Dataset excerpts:
+++
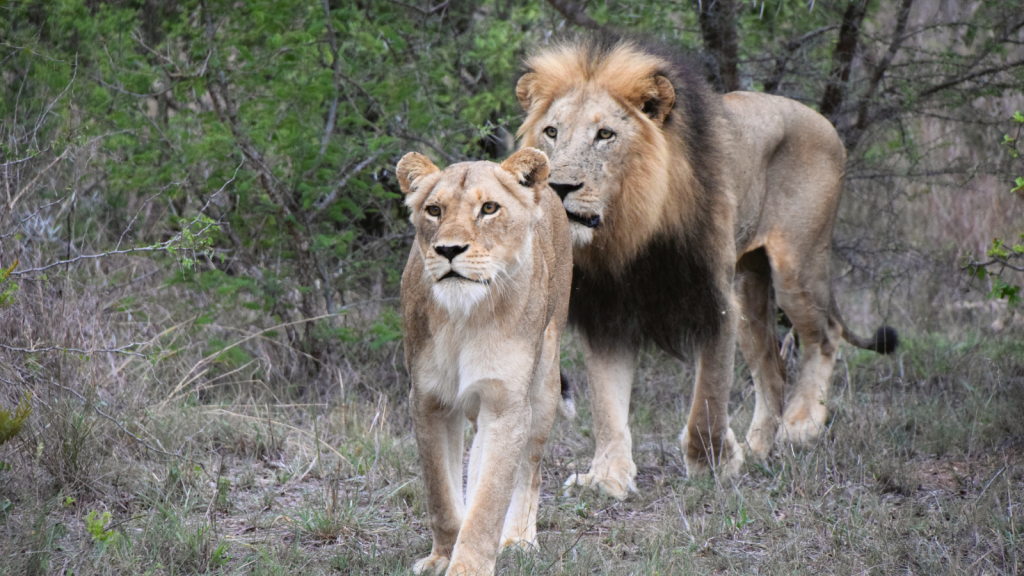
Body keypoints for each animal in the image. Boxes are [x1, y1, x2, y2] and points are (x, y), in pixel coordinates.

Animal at [397, 145, 577, 569]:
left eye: (489, 208)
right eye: (434, 210)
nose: (448, 250)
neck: (465, 317)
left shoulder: (505, 404)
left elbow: (489, 501)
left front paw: (468, 567)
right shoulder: (428, 400)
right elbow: (442, 496)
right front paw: (441, 558)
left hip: (544, 385)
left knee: (530, 468)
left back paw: (519, 540)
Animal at [516, 33, 892, 498]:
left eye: (605, 134)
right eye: (551, 131)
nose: (559, 186)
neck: (630, 231)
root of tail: (822, 121)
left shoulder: (715, 300)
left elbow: (708, 398)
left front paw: (714, 461)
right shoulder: (607, 313)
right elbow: (607, 404)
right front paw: (606, 477)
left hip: (797, 266)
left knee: (825, 335)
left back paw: (802, 425)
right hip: (750, 285)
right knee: (772, 369)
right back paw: (758, 448)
+++
_TASK_
Across all of the records above, how many lines include the string "right"? Answer with one number only.

_TASK RESPONSE_
11